Quelque 1.200 acteurs de la culture et l’événementiel ont protesté à Bruxelles, en "bulles de 400"

Environ 1.200 personnes, d’après l'estimation de la police de Bruxelles-Ixelles, ont manifesté dimanche après-midi jusqu’à 17h au Mont des Arts à Bruxelles. Il n'y a pas eu d'incident. Les manifestants des secteurs de la culture et de l’événementiel réclament des mesures sanitaires qui soient adaptées de façon plus raisonnable aux lieux de concert et spectacle, afin que la programmation redevienne plus rentable.

Des bulles de 400 personnes avaient été délimitées par les organisateurs. "On voulait que les consignes de sécurité soient bien respectées et on ne voulait surtout pas donner une mauvaise image de nos secteurs, qui sont déjà suffisamment caricaturés comme cela", expliquait Carl de Moncharline, l'un des co-organisateurs du rassemblement. Un petit groupe de manifestants contre les mesures de lutte contre le coronavirus a rallié la manifestation par solidarité, après une action à la Tour des finances. Les organisateurs les ont priés de s'écarter afin de ne pas mélanger les discours et de ne pas risquer d'éclipser les revendications des secteurs culturel et événementiel.

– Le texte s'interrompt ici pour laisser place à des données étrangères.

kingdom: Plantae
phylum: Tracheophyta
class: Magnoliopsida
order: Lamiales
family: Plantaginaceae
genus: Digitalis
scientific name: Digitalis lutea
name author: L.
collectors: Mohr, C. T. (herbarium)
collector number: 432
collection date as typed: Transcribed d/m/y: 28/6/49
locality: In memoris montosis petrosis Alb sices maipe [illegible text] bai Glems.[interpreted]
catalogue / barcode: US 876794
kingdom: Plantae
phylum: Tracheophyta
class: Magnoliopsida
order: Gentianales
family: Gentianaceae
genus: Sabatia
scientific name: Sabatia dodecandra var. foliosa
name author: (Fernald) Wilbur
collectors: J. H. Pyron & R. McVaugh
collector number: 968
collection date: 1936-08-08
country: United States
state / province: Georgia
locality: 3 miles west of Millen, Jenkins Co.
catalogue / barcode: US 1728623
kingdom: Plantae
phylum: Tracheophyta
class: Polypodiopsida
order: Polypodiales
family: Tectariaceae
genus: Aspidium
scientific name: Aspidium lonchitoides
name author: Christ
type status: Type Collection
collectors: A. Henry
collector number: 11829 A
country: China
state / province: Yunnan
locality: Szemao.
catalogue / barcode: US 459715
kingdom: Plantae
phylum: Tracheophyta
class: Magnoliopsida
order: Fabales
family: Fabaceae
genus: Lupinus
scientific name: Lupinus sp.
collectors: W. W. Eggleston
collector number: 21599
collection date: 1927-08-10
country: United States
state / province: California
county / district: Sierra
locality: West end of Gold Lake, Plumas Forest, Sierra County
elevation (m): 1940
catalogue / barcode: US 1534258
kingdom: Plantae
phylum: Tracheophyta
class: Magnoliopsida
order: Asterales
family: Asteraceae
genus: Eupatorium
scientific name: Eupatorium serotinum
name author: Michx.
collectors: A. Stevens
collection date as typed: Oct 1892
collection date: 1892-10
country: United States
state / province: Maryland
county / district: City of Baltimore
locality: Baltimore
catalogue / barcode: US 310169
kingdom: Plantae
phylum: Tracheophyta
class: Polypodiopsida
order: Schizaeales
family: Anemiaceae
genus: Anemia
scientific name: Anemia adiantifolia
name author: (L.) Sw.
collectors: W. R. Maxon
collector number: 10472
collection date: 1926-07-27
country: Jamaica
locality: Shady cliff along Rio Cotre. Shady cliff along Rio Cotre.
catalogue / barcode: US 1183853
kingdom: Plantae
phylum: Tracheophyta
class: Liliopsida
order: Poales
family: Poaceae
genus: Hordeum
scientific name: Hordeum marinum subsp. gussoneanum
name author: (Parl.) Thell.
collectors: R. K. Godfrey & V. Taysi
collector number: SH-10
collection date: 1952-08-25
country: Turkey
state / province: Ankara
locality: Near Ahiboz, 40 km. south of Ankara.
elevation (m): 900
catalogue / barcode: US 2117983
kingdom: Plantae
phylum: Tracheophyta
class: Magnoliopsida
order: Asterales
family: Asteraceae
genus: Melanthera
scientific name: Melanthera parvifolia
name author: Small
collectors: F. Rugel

Le titre de Stromae "Alors, on danse" a été passé en début de rassemblement, mais la foule est symboliquement restée figée. De nombreux secteurs en lien avec le public étaient représentés, à commencer par l'événementiel, les discothèques, le cirque, le cinéma, la culture et l'horeca.

Une dizaine d'intervenants ont pris la parole pour exprimer la précarité dans laquelle ils sont tenus depuis plusieurs mois.

"Aucun cabinet ne veut nous écouter"

Le secteur se plaint depuis longtemps du manque de coopération provenant du monde politique. "En sport, on collabore tout simplement avec les cabinets ministériels pour créer des possibilités. Mais nous ne recevons rien actuellement. Pas un cabinet de ministre n’accepte de nous écouter", soulignait de Moncharline. "Nous attendons une évolution et de pouvoir travailler avec la maladie".

"Nous voudrions pouvoir relancer les différents secteurs d'activité. La culture, c'est 5% du PIB. On ne peut en tout cas pas continuer à avoir des Conseils nationaux de sécurité (CNS) où on ne parle même pas de nous. Ce n'est pas acceptable. Il y a des milliers de gens qui sont plongés dans des difficultés sans nom et dont une partie ne va pas survivre... Nous attendons des mesures autres que moyenâgeuses, avec des saignées et des ventouses, mais des mesures chirurgicales car les métiers sont très différents les uns des autres. Nous souhaitons qu'ils se plongent dans la problématique du secteur de manière individualisée. Maintenant, je pense que quand on sort d'une convalescence, on ne va pas courir en forêt le lendemain. Il faut donc rouvrir les secteurs de manière progressive. Nous sommes tous des professionnels et nous sommes capables de bien le faire", concluait Carl de Moncharline.